▶ What is being asked: Return every line of text in the listing below verbatim, and leave the pictures out of your answer.

========

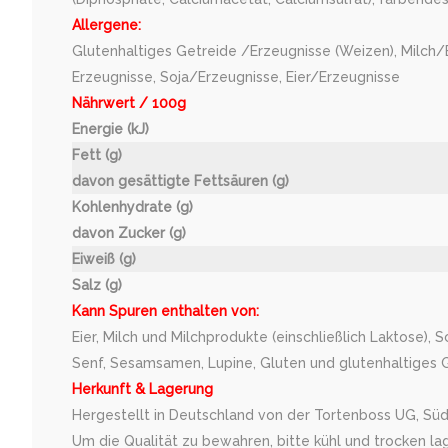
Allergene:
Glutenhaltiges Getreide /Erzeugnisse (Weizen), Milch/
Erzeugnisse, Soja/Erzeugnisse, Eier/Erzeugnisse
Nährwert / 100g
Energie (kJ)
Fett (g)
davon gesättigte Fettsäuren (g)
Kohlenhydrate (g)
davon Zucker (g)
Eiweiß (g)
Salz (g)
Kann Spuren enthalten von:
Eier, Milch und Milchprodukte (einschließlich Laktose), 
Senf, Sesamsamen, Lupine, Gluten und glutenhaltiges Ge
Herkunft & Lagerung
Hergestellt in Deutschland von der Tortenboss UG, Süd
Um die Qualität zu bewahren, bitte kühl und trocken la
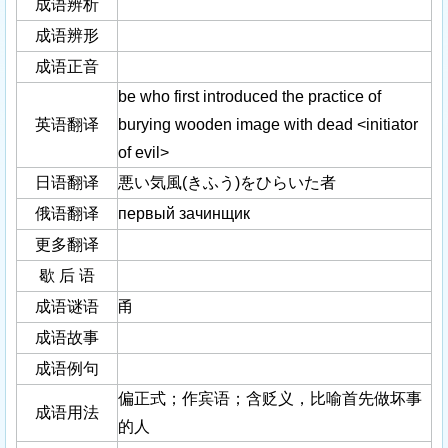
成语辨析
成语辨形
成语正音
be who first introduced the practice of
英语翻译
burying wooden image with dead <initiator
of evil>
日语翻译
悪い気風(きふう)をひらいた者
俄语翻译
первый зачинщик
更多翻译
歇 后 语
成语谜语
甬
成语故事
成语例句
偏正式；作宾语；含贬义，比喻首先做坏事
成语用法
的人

========

▶ The answer:
Allergene:
Glutenhaltiges Getreide /Erzeugnisse (Weizen), Milch/
Erzeugnisse, Soja/Erzeugnisse, Eier/Erzeugnisse
Nährwert / 100g
Energie (kJ)
Fett (g)
davon gesättigte Fettsäuren (g)
Kohlenhydrate (g)
davon Zucker (g)
Eiweiß (g)
Salz (g)
Kann Spuren enthalten von:
Eier, Milch und Milchprodukte (einschließlich Laktose), 
Senf, Sesamsamen, Lupine, Gluten und glutenhaltiges Ge
Herkunft & Lagerung
Hergestellt in Deutschland von der Tortenboss UG, Süd
Um die Qualität zu bewahren, bitte kühl und trocken la
成语辨析
成语辨形
成语正音
be who first introduced the practice of
英语翻译
burying wooden image with dead <initiator
of evil>
日语翻译
悪い気風(きふう)をひらいた者
俄语翻译
первый зачинщик
更多翻译
歇 后 语
成语谜语
甬
成语故事
成语例句
偏正式；作宾语；含贬义，比喻首先做坏事
成语用法
的人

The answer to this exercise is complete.